Brazilian flowers and ornamental plants exports yielded US$ 25.75 million in 2005, an increase in 9.58% in comparison to 2004. The information was released Friday, January 20, by the consulting firm Hórtica, from São Paulo.
The increase, however, according to Hórtica, was below the sector’s forecasts.
According to a report signed by the agronomy engineer Antonio Hélio Junqueira and the economist Marcia da Silva Peetz, the forecasts pointed to exports worth US$ 27 million in the year, which would represent an increase in 15% in relation to 2004.
The appreciation of the Brazilian Real in relation to the American dollar, which in thesis makes Brazilian products more expensive abroad, was pointed by them as the reason for the results to have been below expectations.
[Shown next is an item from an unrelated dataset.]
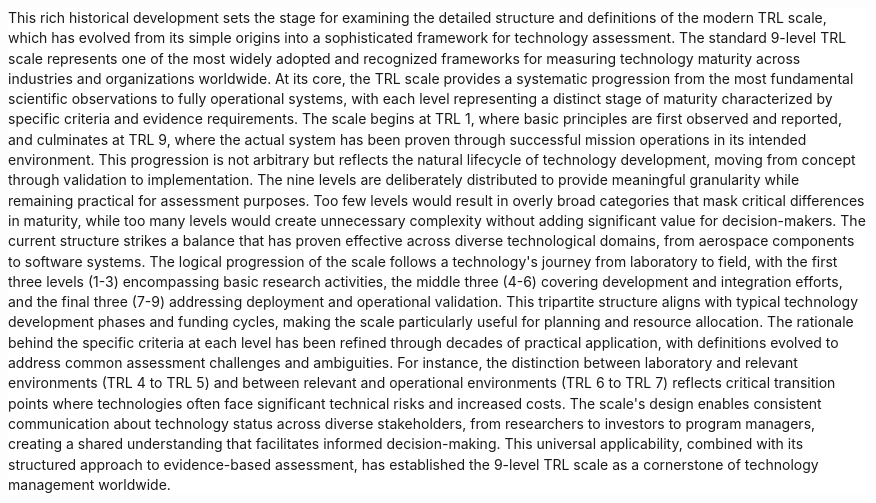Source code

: This rich historical development sets the stage for examining the detailed structure and definitions of the modern TRL scale, which has evolved from its simple origins into a sophisticated framework for technology assessment. The standard 9-level TRL scale represents one of the most widely adopted and recognized frameworks for measuring technology maturity across industries and organizations worldwide. At its core, the TRL scale provides a systematic progression from the most fundamental scientific observations to fully operational systems, with each level representing a distinct stage of maturity characterized by specific criteria and evidence requirements. The scale begins at TRL 1, where basic principles are first observed and reported, and culminates at TRL 9, where the actual system has been proven through successful mission operations in its intended environment. This progression is not arbitrary but reflects the natural lifecycle of technology development, moving from concept through validation to implementation. The nine levels are deliberately distributed to provide meaningful granularity while remaining practical for assessment purposes. Too few levels would result in overly broad categories that mask critical differences in maturity, while too many levels would create unnecessary complexity without adding significant value for decision-makers. The current structure strikes a balance that has proven effective across diverse technological domains, from aerospace components to software systems. The logical progression of the scale follows a technology's journey from laboratory to field, with the first three levels (1-3) encompassing basic research activities, the middle three (4-6) covering development and integration efforts, and the final three (7-9) addressing deployment and operational validation. This tripartite structure aligns with typical technology development phases and funding cycles, making the scale particularly useful for planning and resource allocation. The rationale behind the specific criteria at each level has been refined through decades of practical application, with definitions evolved to address common assessment challenges and ambiguities. For instance, the distinction between laboratory and relevant environments (TRL 4 to TRL 5) and between relevant and operational environments (TRL 6 to TRL 7) reflects critical transition points where technologies often face significant technical risks and increased costs. The scale's design enables consistent communication about technology status across diverse stakeholders, from researchers to investors to program managers, creating a shared understanding that facilitates informed decision-making. This universal applicability, combined with its structured approach to evidence-based assessment, has established the 9-level TRL scale as a cornerstone of technology management worldwide.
A pioneering study by the Brazilian Institute of Geography and Statistics (IBGE) in Rio de Janeiro on the production of flowers and ornamental plants in Brazil, released at the end of 2004, confirms that this activity already employs, on the average, double the number of workers engaged in agriculture and livestock-raising and predominates on properties with less than 10 hectares.
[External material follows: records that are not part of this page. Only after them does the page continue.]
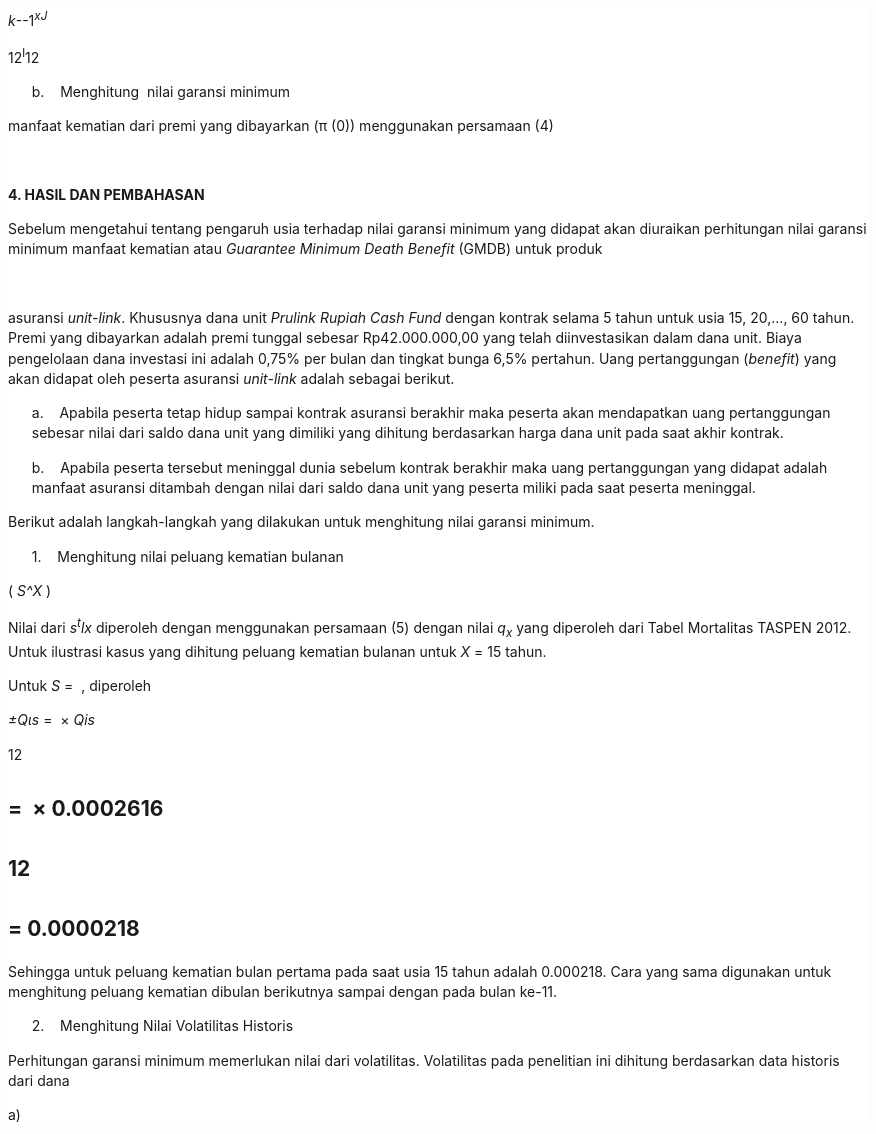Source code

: <p><span class="font3" style="font-style:italic;">k</span><span class="font3">--1</span><span class="font3" style="font-style:italic;"><sup>xJ</sup></span></p>
<p><span class="font5">12<sup>l</sup>12</span></p>
<ul style="list-style:none;"><li>
<p><span class="font5">b. &nbsp;&nbsp;&nbsp;Menghitung &nbsp;nilai garansi minimum</span></p></li></ul>
<p><span class="font5">manfaat kematian dari premi yang dibayarkan (π (0)) menggunakan persamaan (4)</span></p>
</div><br clear="all">
<div>
<p><span class="font5" style="font-weight:bold;">4. HASIL DAN PEMBAHASAN</span></p>
<p><span class="font5">Sebelum mengetahui tentang pengaruh usia terhadap nilai garansi minimum yang didapat akan diuraikan perhitungan nilai garansi minimum manfaat kematian atau </span><span class="font5" style="font-style:italic;">Guarantee Minimum Death Benefit</span><span class="font5"> (GMDB) untuk produk</span></p>
</div><br clear="all">
<p><span class="font5">asuransi </span><span class="font5" style="font-style:italic;">unit-link</span><span class="font5">. Khususnya dana unit </span><span class="font5" style="font-style:italic;">Prulink Rupiah Cash Fund</span><span class="font5"> dengan kontrak selama 5 tahun untuk usia 15, 20,…, 60 tahun. Premi yang dibayarkan adalah premi tunggal sebesar Rp42.000.000,00 yang telah diinvestasikan dalam dana unit. Biaya pengelolaan dana investasi ini adalah 0,75% per bulan dan tingkat bunga 6,5% pertahun. Uang pertanggungan (</span><span class="font5" style="font-style:italic;">benefit</span><span class="font5">) yang akan didapat oleh peserta asuransi </span><span class="font5" style="font-style:italic;">unit-link</span><span class="font5"> adalah sebagai berikut.</span></p>
<ul style="list-style:none;"><li>
<p><span class="font5">a. &nbsp;&nbsp;&nbsp;Apabila peserta tetap hidup sampai kontrak asuransi berakhir maka peserta akan mendapatkan uang pertanggungan sebesar nilai dari saldo dana unit yang dimiliki yang dihitung berdasarkan harga dana unit pada saat akhir kontrak.</span></p></li>
<li>
<p><span class="font5">b. &nbsp;&nbsp;&nbsp;Apabila peserta tersebut meninggal dunia sebelum kontrak berakhir maka uang pertanggungan yang didapat adalah manfaat asuransi ditambah dengan nilai dari saldo dana unit yang peserta miliki pada saat peserta meninggal.</span></p></li></ul>
<p><span class="font5">Berikut adalah langkah-langkah yang dilakukan untuk menghitung nilai garansi minimum.</span></p>
<ul style="list-style:none;"><li>
<p><span class="font5">1. &nbsp;&nbsp;&nbsp;Menghitung nilai peluang kematian bulanan</span></p></li></ul>
<p><span class="font5">( </span><span class="font5" style="font-style:italic;">S^X</span><span class="font5"> )</span></p>
<p><span class="font5">Nilai dari </span><span class="font5" style="font-style:italic;">s<sup>t</sup>lx</span><span class="font5"> diperoleh dengan menggunakan persamaan (5) dengan nilai </span><span class="font5" style="font-style:italic;">q<sub>x</sub></span><span class="font5"> yang diperoleh dari Tabel Mortalitas TASPEN 2012. Untuk ilustrasi kasus yang dihitung peluang kematian bulanan untuk </span><span class="font5" style="font-style:italic;">X</span><span class="font5"> = 15 tahun.</span></p>
<p><span class="font5">Untuk </span><span class="font5" style="font-style:italic;">S</span><span class="font5"> = &nbsp;, diperoleh</span></p>
<p><span class="font5" style="font-style:italic;">±Qιs</span><span class="font5"> = &nbsp;× </span><span class="font5" style="font-style:italic;">Qis</span></p>
<p><span class="font5">12</span></p>
<h2><a name="bookmark2"></a><span class="font5"><a name="bookmark3"></a>= &nbsp;× 0.0002616</span></h2>
<h2><a name="bookmark4"></a><span class="font5">12</span></h2>
<h2><a name="bookmark5"></a><span class="font5"><a name="bookmark6"></a>= 0.0000218</span></h2>
<p><span class="font5">Sehingga untuk peluang kematian bulan pertama pada saat usia 15 tahun adalah 0.000218. Cara yang sama digunakan untuk menghitung peluang kematian dibulan berikutnya sampai dengan pada bulan ke-11.</span></p>
<ul style="list-style:none;"><li>
<p><span class="font5">2. &nbsp;&nbsp;&nbsp;Menghitung Nilai Volatilitas Historis</span></p></li></ul>
<p><span class="font5">Perhitungan garansi minimum memerlukan nilai dari volatilitas. Volatilitas pada penelitian ini dihitung berdasarkan data historis dari dana</span></p>
<div>
<p><span class="font5">a)</span></p>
Based on the 1995-96 Agricultural Census, the study, Characterization of the Brazilian Flower and Ornamental Plant Productive Sector, is the first investigation of its type on a sector which has great export potential and which, according to the IBGE, represents a significant alternative for the generation of jobs and income on small properties.
The study discovered 7,561 properties, leased lands, partnerships, or rural occupancies that, between August, 1995, and July, 1996, earned US$ 108.6 million, US$ 65.7 million of which came from the production of flowers and ornamental plants on a total area of 434,935 hectares.
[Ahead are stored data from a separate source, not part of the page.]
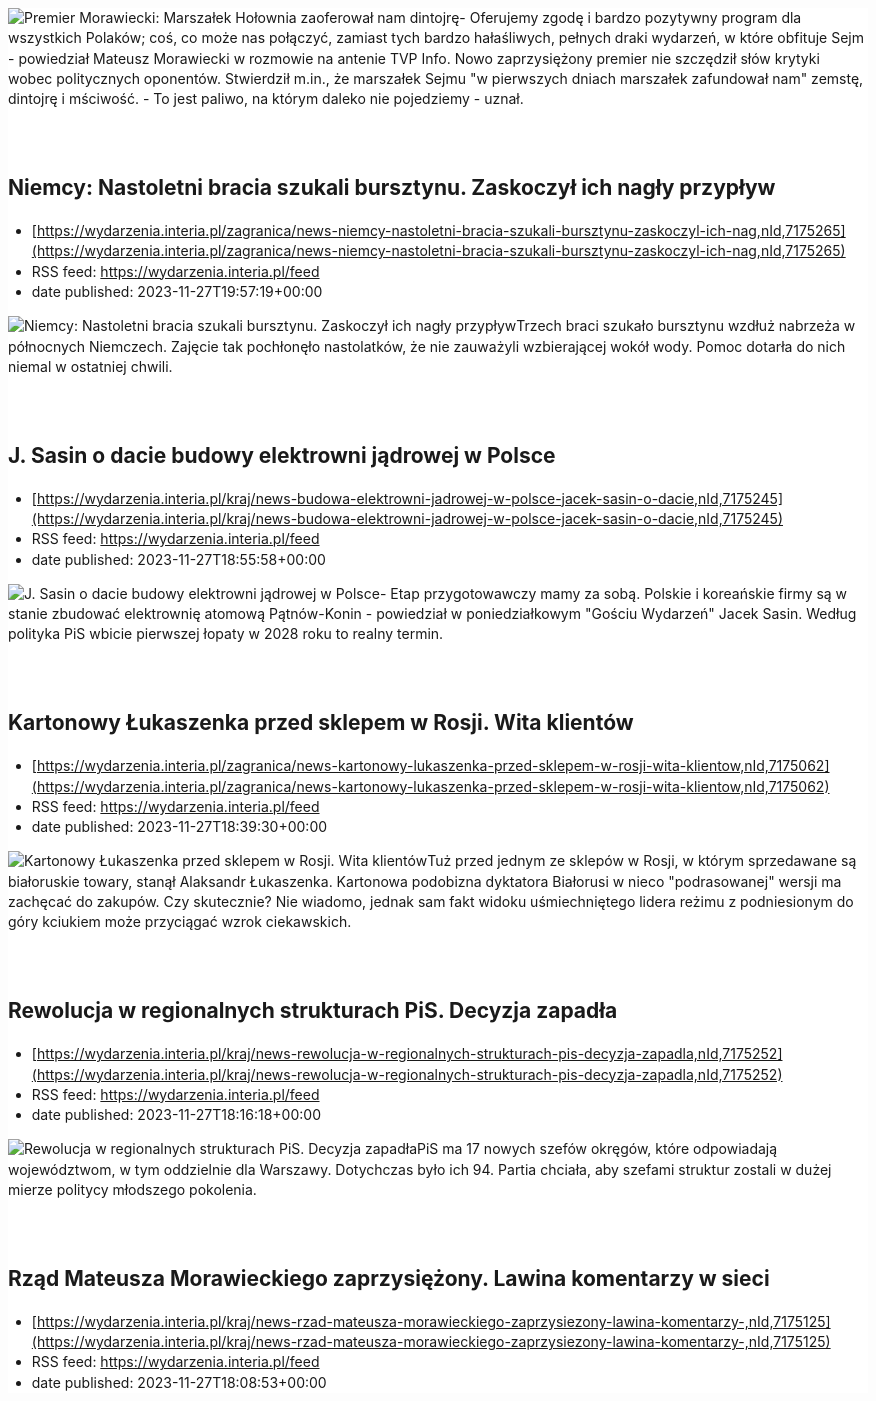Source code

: <p><a href="https://wydarzenia.interia.pl/kraj/news-premier-morawiecki-marszalek-holownia-zaoferowal-nam-dintojr,nId,7175275"><img align="left" alt="Premier Morawiecki: Marszałek Hołownia zaoferował nam dintojrę" src="https://i.iplsc.com/premier-morawiecki-marszalek-holownia-zaoferowal-nam-dintojr/000I3MHYA07X76AU-C321.jpg" /></a>- Oferujemy zgodę i bardzo pozytywny program dla wszystkich Polaków; coś, co może nas połączyć, zamiast tych bardzo hałaśliwych, pełnych draki wydarzeń, w które obfituje Sejm - powiedział Mateusz Morawiecki w rozmowie na antenie TVP Info. Nowo zaprzysiężony premier nie szczędził słów krytyki wobec politycznych oponentów. Stwierdził m.in., że marszałek Sejmu &quot;w pierwszych dniach marszałek zafundował nam&quot; zemstę, dintojrę i mściwość. - To jest paliwo, na którym daleko nie pojedziemy - uznał.</p><br clear="all" />

## Niemcy: Nastoletni bracia szukali bursztynu. Zaskoczył ich nagły przypływ
 - [https://wydarzenia.interia.pl/zagranica/news-niemcy-nastoletni-bracia-szukali-bursztynu-zaskoczyl-ich-nag,nId,7175265](https://wydarzenia.interia.pl/zagranica/news-niemcy-nastoletni-bracia-szukali-bursztynu-zaskoczyl-ich-nag,nId,7175265)
 - RSS feed: https://wydarzenia.interia.pl/feed
 - date published: 2023-11-27T19:57:19+00:00

<p><a href="https://wydarzenia.interia.pl/zagranica/news-niemcy-nastoletni-bracia-szukali-bursztynu-zaskoczyl-ich-nag,nId,7175265"><img align="left" alt="Niemcy: Nastoletni bracia szukali bursztynu. Zaskoczył ich nagły przypływ" src="https://i.iplsc.com/niemcy-nastoletni-bracia-szukali-bursztynu-zaskoczyl-ich-nag/000I3M8MH7LGFQJF-C321.jpg" /></a>Trzech braci szukało bursztynu wzdłuż nabrzeża w północnych Niemczech. Zajęcie tak pochłonęło nastolatków, że nie zauważyli wzbierającej wokół wody. Pomoc dotarła do nich niemal w ostatniej chwili.</p><br clear="all" />

## J. Sasin o dacie budowy elektrowni jądrowej w Polsce
 - [https://wydarzenia.interia.pl/kraj/news-budowa-elektrowni-jadrowej-w-polsce-jacek-sasin-o-dacie,nId,7175245](https://wydarzenia.interia.pl/kraj/news-budowa-elektrowni-jadrowej-w-polsce-jacek-sasin-o-dacie,nId,7175245)
 - RSS feed: https://wydarzenia.interia.pl/feed
 - date published: 2023-11-27T18:55:58+00:00

<p><a href="https://wydarzenia.interia.pl/kraj/news-budowa-elektrowni-jadrowej-w-polsce-jacek-sasin-o-dacie,nId,7175245"><img align="left" alt="J. Sasin o dacie budowy elektrowni jądrowej w Polsce" src="https://i.iplsc.com/j-sasin-o-dacie-budowy-elektrowni-jadrowej-w-polsce/000I3LZGMBPM1BGE-C321.jpg" /></a>- Etap przygotowawczy mamy za sobą. Polskie i koreańskie firmy są w stanie zbudować elektrownię atomową Pątnów-Konin - powiedział w poniedziałkowym &quot;Gościu Wydarzeń&quot; Jacek Sasin. Według polityka PiS wbicie pierwszej łopaty w 2028 roku to realny termin.</p><br clear="all" />

## Kartonowy Łukaszenka przed sklepem w Rosji. Wita klientów
 - [https://wydarzenia.interia.pl/zagranica/news-kartonowy-lukaszenka-przed-sklepem-w-rosji-wita-klientow,nId,7175062](https://wydarzenia.interia.pl/zagranica/news-kartonowy-lukaszenka-przed-sklepem-w-rosji-wita-klientow,nId,7175062)
 - RSS feed: https://wydarzenia.interia.pl/feed
 - date published: 2023-11-27T18:39:30+00:00

<p><a href="https://wydarzenia.interia.pl/zagranica/news-kartonowy-lukaszenka-przed-sklepem-w-rosji-wita-klientow,nId,7175062"><img align="left" alt="Kartonowy Łukaszenka przed sklepem w Rosji. Wita klientów" src="https://i.iplsc.com/kartonowy-lukaszenka-przed-sklepem-w-rosji-wita-klientow/000I3LK6AFB88GMT-C321.jpg" /></a>Tuż przed jednym ze sklepów w Rosji, w którym sprzedawane są białoruskie towary, stanął Alaksandr Łukaszenka. Kartonowa podobizna dyktatora Białorusi w nieco &quot;podrasowanej&quot; wersji ma zachęcać do zakupów. Czy skutecznie? Nie wiadomo, jednak sam fakt widoku uśmiechniętego lidera reżimu z podniesionym do góry kciukiem może przyciągać wzrok ciekawskich.</p><br clear="all" />

## Rewolucja w regionalnych strukturach PiS. Decyzja zapadła
 - [https://wydarzenia.interia.pl/kraj/news-rewolucja-w-regionalnych-strukturach-pis-decyzja-zapadla,nId,7175252](https://wydarzenia.interia.pl/kraj/news-rewolucja-w-regionalnych-strukturach-pis-decyzja-zapadla,nId,7175252)
 - RSS feed: https://wydarzenia.interia.pl/feed
 - date published: 2023-11-27T18:16:18+00:00

<p><a href="https://wydarzenia.interia.pl/kraj/news-rewolucja-w-regionalnych-strukturach-pis-decyzja-zapadla,nId,7175252"><img align="left" alt="Rewolucja w regionalnych strukturach PiS. Decyzja zapadła" src="https://i.iplsc.com/rewolucja-w-regionalnych-strukturach-pis-decyzja-zapadla/000GJ1UVJPXL63WE-C321.jpg" /></a>PiS ma 17 nowych szefów okręgów, które odpowiadają województwom, w tym oddzielnie dla Warszawy. Dotychczas było ich 94. Partia chciała, aby szefami struktur zostali w dużej mierze politycy młodszego pokolenia.</p><br clear="all" />

## Rząd Mateusza Morawieckiego zaprzysiężony. Lawina komentarzy w sieci
 - [https://wydarzenia.interia.pl/kraj/news-rzad-mateusza-morawieckiego-zaprzysiezony-lawina-komentarzy-,nId,7175125](https://wydarzenia.interia.pl/kraj/news-rzad-mateusza-morawieckiego-zaprzysiezony-lawina-komentarzy-,nId,7175125)
 - RSS feed: https://wydarzenia.interia.pl/feed
 - date published: 2023-11-27T18:08:53+00:00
Of the 2,963 rural establishments in which the production of flowers and ornamental plants was the principal activity, the vast majority (1,941) had less than 10 hectares, and 10,014 of the 21,844 employees of these establishments worked on properties with fewer than 10 hectares of occupied area.
The average number of workers per establishment was 7.4, double the average for Brazilian agriculture as a whole (3.7 workers per establishment).